Requirement: Write only the number of lines in the entries below that contain the word "Adhes".

———

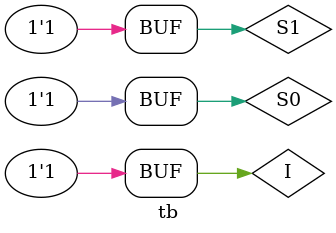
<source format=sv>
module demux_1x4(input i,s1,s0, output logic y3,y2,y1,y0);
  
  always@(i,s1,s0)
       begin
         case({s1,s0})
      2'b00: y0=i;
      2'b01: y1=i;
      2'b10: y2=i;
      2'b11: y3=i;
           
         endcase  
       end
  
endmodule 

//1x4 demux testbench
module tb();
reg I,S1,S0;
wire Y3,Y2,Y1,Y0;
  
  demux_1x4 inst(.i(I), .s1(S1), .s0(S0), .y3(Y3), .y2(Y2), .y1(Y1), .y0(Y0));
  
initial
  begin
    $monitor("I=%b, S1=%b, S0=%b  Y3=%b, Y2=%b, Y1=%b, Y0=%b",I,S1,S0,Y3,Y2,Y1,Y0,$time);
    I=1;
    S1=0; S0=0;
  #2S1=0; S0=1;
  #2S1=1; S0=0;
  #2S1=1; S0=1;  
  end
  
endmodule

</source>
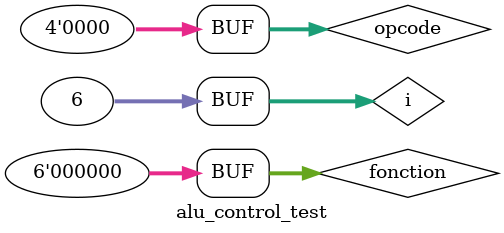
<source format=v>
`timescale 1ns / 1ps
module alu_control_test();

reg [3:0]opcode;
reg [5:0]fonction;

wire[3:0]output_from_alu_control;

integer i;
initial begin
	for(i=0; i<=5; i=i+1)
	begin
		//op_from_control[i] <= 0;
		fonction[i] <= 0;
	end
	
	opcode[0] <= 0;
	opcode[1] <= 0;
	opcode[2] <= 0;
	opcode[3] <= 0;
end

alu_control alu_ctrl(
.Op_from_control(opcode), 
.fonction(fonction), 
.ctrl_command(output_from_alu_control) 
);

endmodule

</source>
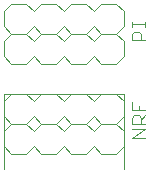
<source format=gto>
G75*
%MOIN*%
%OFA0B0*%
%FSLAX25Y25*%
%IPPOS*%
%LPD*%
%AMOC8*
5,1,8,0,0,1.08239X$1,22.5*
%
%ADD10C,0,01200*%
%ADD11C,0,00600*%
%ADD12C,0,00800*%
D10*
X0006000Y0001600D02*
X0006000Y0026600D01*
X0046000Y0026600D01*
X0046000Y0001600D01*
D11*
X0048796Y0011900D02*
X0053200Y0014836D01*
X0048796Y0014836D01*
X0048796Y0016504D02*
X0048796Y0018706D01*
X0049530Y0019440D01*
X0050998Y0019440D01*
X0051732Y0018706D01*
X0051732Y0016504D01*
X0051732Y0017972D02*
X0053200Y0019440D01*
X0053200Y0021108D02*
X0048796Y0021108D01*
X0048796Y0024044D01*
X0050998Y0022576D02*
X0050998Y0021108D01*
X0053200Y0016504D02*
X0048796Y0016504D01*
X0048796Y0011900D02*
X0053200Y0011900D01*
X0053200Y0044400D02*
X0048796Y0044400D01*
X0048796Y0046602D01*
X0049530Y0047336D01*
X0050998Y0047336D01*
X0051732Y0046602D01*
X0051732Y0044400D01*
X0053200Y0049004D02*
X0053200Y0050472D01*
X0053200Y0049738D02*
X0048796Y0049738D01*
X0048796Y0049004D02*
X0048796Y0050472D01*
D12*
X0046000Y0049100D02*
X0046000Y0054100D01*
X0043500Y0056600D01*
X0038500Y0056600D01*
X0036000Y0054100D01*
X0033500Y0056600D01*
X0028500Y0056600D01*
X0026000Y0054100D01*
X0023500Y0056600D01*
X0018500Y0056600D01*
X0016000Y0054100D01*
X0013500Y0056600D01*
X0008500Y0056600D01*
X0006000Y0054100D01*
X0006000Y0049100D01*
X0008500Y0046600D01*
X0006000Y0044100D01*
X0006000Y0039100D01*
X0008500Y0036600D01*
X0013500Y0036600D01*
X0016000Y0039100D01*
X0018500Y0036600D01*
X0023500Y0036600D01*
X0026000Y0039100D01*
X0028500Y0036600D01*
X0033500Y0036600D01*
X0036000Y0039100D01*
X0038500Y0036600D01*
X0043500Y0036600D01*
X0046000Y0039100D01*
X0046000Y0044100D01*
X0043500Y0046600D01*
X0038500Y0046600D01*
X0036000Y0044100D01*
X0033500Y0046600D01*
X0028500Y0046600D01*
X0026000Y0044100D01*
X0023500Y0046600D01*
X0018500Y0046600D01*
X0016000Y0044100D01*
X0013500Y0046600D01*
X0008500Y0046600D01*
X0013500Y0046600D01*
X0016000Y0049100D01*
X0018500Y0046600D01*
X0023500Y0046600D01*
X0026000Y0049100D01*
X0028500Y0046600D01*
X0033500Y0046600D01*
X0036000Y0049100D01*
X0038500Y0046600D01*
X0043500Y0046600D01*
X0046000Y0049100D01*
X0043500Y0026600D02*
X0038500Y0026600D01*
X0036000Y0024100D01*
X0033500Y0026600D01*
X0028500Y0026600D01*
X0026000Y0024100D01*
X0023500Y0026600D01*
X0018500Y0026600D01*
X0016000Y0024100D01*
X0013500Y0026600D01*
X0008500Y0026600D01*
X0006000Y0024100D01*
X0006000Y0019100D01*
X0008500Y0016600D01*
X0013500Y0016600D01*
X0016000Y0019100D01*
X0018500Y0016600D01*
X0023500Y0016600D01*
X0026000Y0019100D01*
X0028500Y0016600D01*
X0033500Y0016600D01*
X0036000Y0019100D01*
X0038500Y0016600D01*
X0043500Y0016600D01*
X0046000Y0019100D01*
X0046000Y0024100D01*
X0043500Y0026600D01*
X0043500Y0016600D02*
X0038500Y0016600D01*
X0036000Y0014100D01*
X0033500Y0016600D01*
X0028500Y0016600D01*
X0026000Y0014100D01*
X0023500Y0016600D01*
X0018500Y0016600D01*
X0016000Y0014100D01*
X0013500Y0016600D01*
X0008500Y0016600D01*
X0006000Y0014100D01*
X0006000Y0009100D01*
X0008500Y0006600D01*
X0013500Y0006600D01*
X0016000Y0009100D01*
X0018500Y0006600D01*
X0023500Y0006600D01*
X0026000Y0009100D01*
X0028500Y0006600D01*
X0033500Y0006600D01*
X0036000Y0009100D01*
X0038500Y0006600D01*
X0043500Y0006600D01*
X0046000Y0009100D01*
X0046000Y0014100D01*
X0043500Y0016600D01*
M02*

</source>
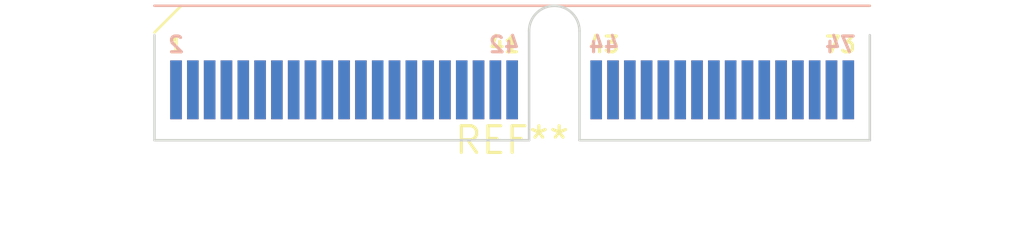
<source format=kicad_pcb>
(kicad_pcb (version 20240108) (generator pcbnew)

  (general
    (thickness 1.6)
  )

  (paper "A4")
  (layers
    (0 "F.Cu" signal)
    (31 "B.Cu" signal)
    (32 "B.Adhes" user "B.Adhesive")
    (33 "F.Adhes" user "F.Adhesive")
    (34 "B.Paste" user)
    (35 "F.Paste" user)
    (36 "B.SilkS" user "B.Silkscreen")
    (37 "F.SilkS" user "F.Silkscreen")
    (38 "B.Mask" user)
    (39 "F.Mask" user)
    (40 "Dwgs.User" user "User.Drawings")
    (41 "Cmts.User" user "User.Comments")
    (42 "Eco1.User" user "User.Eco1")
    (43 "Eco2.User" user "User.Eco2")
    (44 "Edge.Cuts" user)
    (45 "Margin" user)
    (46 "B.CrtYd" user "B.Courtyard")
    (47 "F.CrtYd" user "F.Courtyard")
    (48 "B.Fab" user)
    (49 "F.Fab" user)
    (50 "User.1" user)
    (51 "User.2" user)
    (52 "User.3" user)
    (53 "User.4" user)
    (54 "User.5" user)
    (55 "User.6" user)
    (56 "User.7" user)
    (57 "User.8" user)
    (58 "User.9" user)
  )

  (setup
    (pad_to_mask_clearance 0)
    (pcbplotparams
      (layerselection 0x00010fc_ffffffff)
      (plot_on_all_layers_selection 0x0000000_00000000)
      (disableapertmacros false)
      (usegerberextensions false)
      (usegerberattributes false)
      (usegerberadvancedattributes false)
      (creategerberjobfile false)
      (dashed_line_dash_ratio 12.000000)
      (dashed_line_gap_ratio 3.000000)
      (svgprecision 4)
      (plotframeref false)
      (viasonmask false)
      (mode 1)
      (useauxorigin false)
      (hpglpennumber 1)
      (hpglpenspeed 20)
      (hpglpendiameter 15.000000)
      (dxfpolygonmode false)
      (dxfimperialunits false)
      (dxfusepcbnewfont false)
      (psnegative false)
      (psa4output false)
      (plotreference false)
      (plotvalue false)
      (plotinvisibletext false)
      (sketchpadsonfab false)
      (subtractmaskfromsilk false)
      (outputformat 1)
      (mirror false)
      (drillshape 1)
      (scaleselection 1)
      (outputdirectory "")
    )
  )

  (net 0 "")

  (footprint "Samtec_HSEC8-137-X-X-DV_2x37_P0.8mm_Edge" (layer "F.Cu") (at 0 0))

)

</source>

———

Result of the exercise: 2